* TASK INSTRUCTIONS:
Search for the word "which" in the entries. Each line that holds it should be copied.

Extracted page text data:
>>

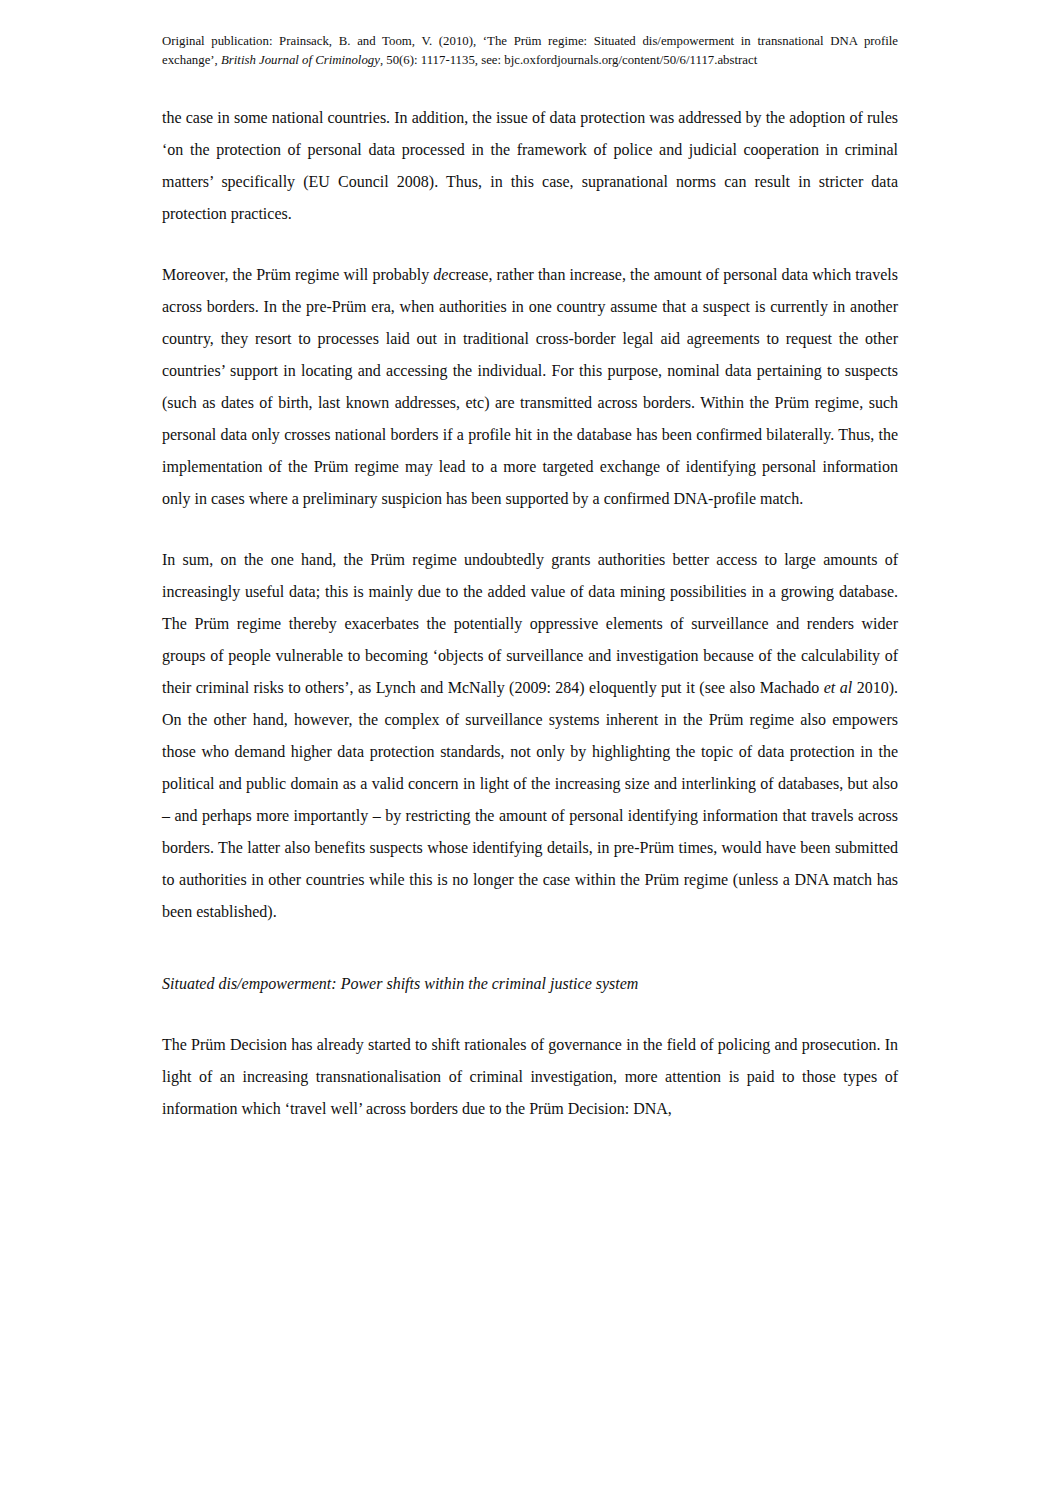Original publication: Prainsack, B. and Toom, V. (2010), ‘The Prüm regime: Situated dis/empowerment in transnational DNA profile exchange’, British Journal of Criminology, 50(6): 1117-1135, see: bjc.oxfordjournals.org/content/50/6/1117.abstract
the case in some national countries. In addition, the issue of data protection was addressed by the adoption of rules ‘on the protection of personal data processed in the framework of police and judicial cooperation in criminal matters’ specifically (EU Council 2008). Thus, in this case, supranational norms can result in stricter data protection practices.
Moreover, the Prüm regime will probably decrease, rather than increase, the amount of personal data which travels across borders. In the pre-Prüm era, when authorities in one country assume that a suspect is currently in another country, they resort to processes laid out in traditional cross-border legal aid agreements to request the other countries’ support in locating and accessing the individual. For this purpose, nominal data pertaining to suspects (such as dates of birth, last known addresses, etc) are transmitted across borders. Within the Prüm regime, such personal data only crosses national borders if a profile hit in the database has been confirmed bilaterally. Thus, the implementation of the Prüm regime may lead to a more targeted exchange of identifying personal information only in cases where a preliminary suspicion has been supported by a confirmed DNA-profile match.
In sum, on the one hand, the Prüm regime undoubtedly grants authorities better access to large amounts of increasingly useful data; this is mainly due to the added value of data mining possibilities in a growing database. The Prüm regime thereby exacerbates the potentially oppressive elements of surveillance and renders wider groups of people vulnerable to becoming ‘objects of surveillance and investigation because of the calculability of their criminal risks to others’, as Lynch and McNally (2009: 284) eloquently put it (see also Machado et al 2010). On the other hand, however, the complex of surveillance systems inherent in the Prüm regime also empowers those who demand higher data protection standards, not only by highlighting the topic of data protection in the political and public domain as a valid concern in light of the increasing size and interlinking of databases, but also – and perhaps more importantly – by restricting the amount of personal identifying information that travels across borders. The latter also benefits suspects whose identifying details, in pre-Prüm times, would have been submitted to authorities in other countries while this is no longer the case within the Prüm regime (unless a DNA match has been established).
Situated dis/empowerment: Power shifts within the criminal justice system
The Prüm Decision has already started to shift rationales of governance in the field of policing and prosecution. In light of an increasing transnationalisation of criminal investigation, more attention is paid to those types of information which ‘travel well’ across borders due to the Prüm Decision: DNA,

<<

* SOLUTION FOR THIS EXERCISE:
Moreover, the Prüm regime will probably decrease, rather than increase, the amount of personal data which travels across borders. In the pre-Prüm era, when authorities in one country assume that a suspect is currently in another country, they resort to processes laid out in traditional cross-border legal aid agreements to request the other countries’ support in locating and accessing the individual. For this purpose, nominal data pertaining to suspects (such as dates of birth, last known addresses, etc) are transmitted across borders. Within the Prüm regime, such personal data only crosses national borders if a profile hit in the database has been confirmed bilaterally. Thus, the implementation of the Prüm regime may lead to a more targeted exchange of identifying personal information only in cases where a preliminary suspicion has been supported by a confirmed DNA-profile match.
The Prüm Decision has already started to shift rationales of governance in the field of policing and prosecution. In light of an increasing transnationalisation of criminal investigation, more attention is paid to those types of information which ‘travel well’ across borders due to the Prüm Decision: DNA,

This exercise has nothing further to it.